- Yosemite
- Coordinates: 33°42′S 150°19′E﻿ / ﻿33.700°S 150.317°E
- Postcode(s): 2780
- LGA(s): City of Blue Mountains

= Yosemite, New South Wales =

Locality in Australia

Yosemite is an unbounded locality within the locality of Katoomba and to the north of the township of Katoomba in the state of New South Wales, Australia in the City of Blue Mountains. It has been known as "Yosemite Valley", "Yosemite Park" and North Katoomba.

Yosemite Valley Post Office was opened on 14 May 1928 and closed in 1956. There is currently an Australia Post distribution centre operating from Minni Ha Ha Road.
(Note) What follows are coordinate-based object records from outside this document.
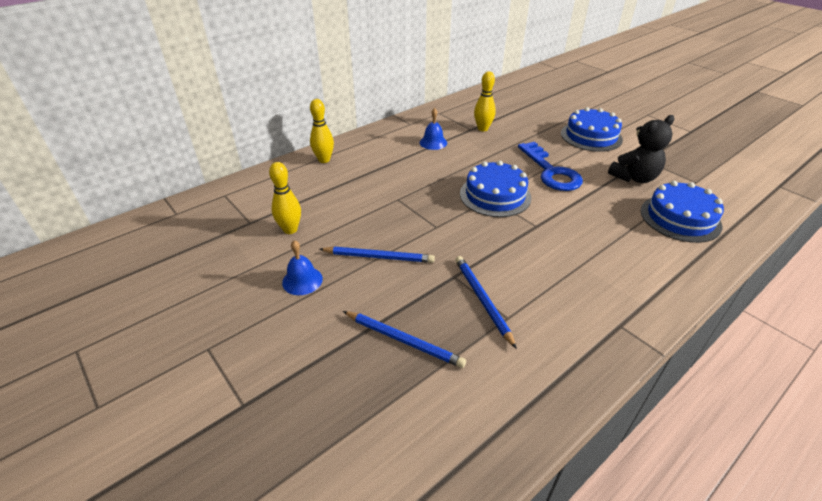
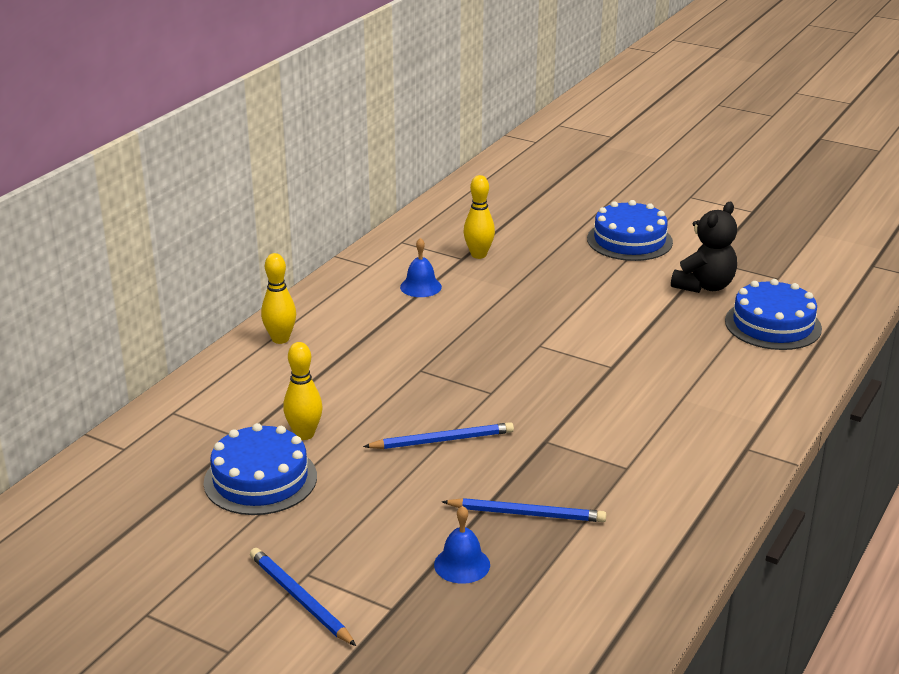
camera: 20 degrees left, 10 degrees down
blue bell [282,240,323,295] -> blue bell moved to [434,506,490,584]
blue pencil [455,256,517,349] -> blue pencil moved to [250,548,356,646]
blue cake [460,161,531,217] -> blue cake moved to [204,423,317,515]
blue key [518,142,583,191] -> none

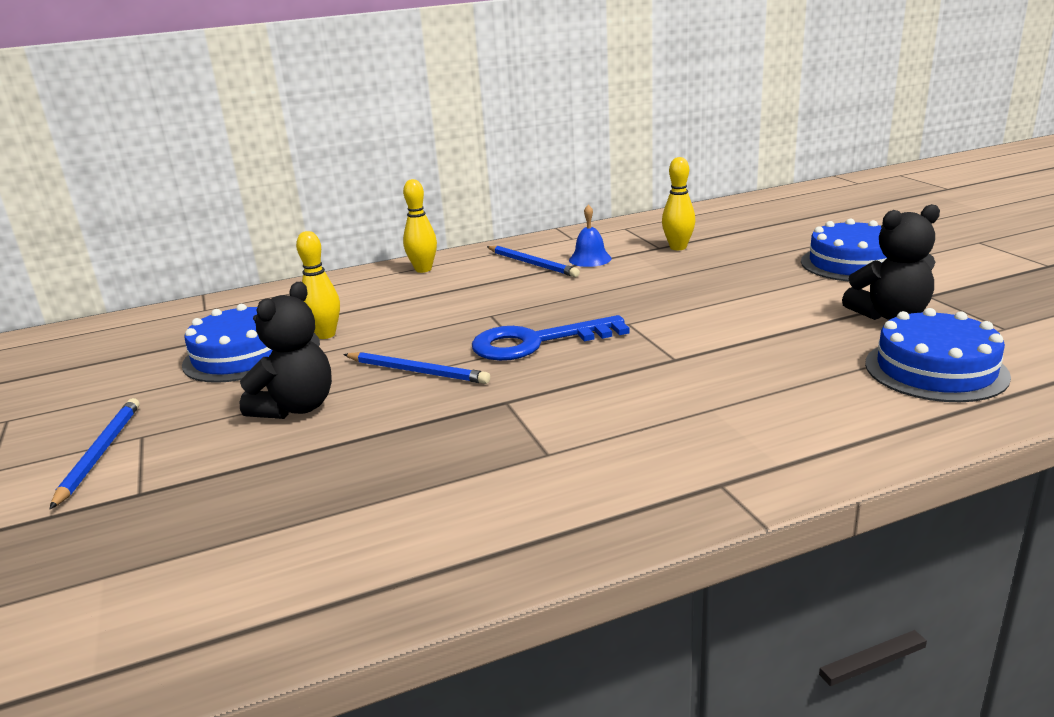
camera: 40 degrees right, 5 degrees down
blue bell [434,506,490,584] -> none
blue pencil [442,498,606,522] -> blue pencil moved to [487,246,580,277]
none -> black teddy bear [239,282,332,419]
none -> blue key [472,315,630,361]

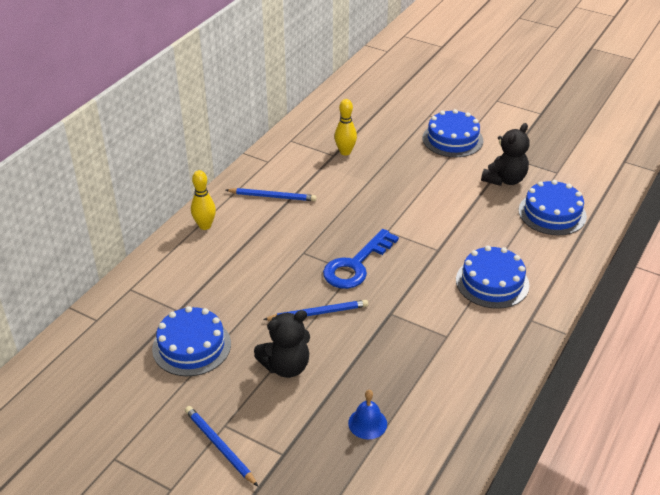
camera: 40 degrees left, 15 degrees up
black teddy bear [239,282,332,419] -> black teddy bear turned 75 degrees clockwise [254,310,310,378]
yellow bowling pin [296,231,340,339] -> none
blue bell [569,205,612,267] -> blue bell moved to [348,390,387,439]
none -> blue cake [456,246,529,309]

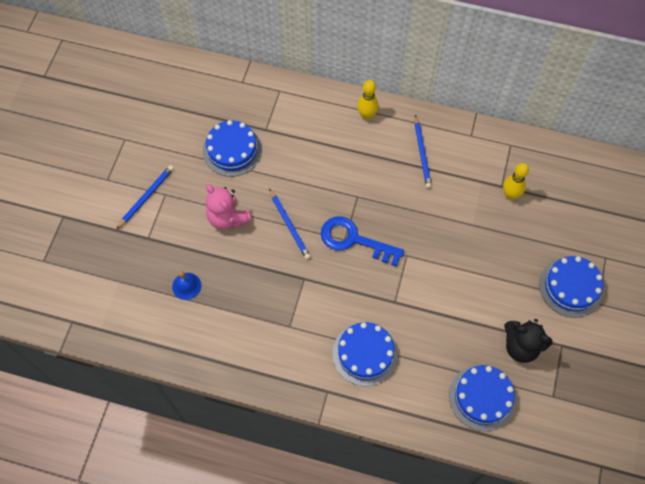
camera: 75 degrees right, 25 degrees up
black teddy bear [254,310,310,378] -> pink teddy bear [206,184,252,230]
It is home to Katoomba and Yosemite creeks and also the "Minnehaha falls". Also known as "Yosemite Park" it is home to thousands of residents, and has its own local school and a cafe. There are a number of parks, a local community garden and a school. The area is surrounded by typical Australian bushland and sandstone cliffs. It was developed from the early 1900s and has been steadily increasing in population until the present day, with very little free land remaining. To the north are many kilometres of bush track. The tracks were popular with horse riders and motorbike riders but have since been closed down by council to anything but bushwalkers.